Provided passage:

*** Begin section ***

This explodes; we can’t build the lookup list. We’re going to try putting this into a GPOS table later, but let’s first see what’s happening.

  File "/Users/simon/others-repos/fonttools/Lib/fontTools/ttLib/tables/otBase.py", line 567, in packUShort
    return struct.pack(">H", value)
struct.error: 'H' format requires 0 <= number <= 65535

Our offset was so big it couldn’t fit in an unsigned short.

During handling of the above exception, another exception occurred:
...
  File "/Users/simon/others-repos/fonttools/Lib/fontTools/ttLib/tables/otBase.py", line 289, in getData
    raise OTLOffsetOverflowError(overflowErrorRecord)
fontTools.ttLib.tables.otBase.OTLOffsetOverflowError: (None, 'LookupIndex:', 0, 'SubTableIndex:', 0, 'ItemName:', 'PairSet', 'ItemIndex:', 91)

*** End section ***

Exercise: In the fontTools error excerpt, what was wrong with the offset?

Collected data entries
*** Begin section ***

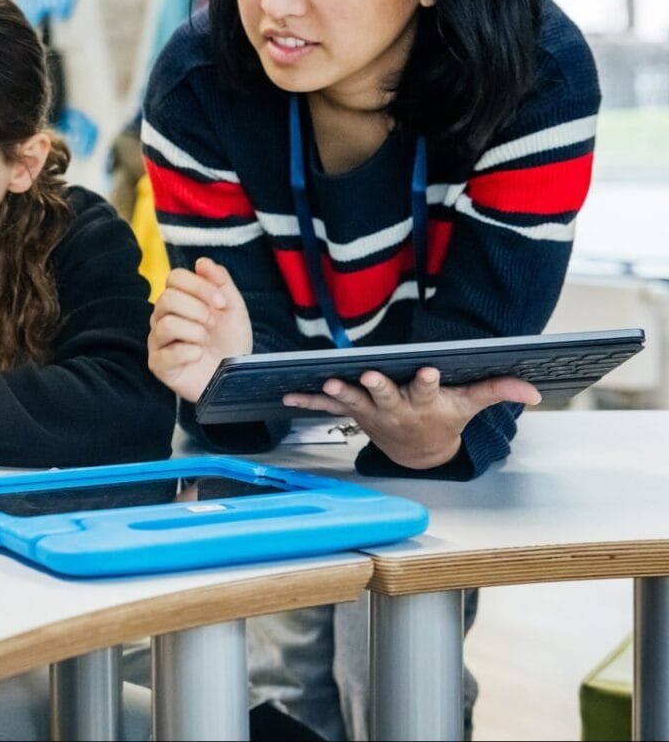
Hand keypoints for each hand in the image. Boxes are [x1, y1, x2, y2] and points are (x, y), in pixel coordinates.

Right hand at [148, 258, 252, 401]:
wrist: (235, 376)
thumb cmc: (230, 342)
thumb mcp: (233, 308)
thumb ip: (220, 282)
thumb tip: (201, 261)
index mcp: (178, 299)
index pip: (175, 277)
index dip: (200, 286)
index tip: (221, 302)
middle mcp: (163, 316)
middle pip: (167, 298)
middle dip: (198, 310)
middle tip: (213, 323)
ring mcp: (158, 340)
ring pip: (166, 324)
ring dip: (195, 332)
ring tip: (206, 340)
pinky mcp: (158, 364)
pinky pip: (168, 352)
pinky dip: (191, 353)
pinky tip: (198, 356)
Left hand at [284, 368, 540, 468]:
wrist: (418, 452)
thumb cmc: (443, 418)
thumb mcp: (470, 404)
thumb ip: (498, 390)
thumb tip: (535, 391)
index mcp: (425, 402)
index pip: (427, 389)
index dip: (426, 380)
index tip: (426, 369)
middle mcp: (396, 408)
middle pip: (385, 394)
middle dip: (376, 385)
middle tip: (367, 375)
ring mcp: (371, 411)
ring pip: (353, 401)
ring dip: (338, 393)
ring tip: (326, 384)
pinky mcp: (353, 412)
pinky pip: (327, 409)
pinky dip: (307, 402)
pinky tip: (286, 395)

*** End section ***

Solution to this problem: It was so big that it couldn't fit in an unsigned short.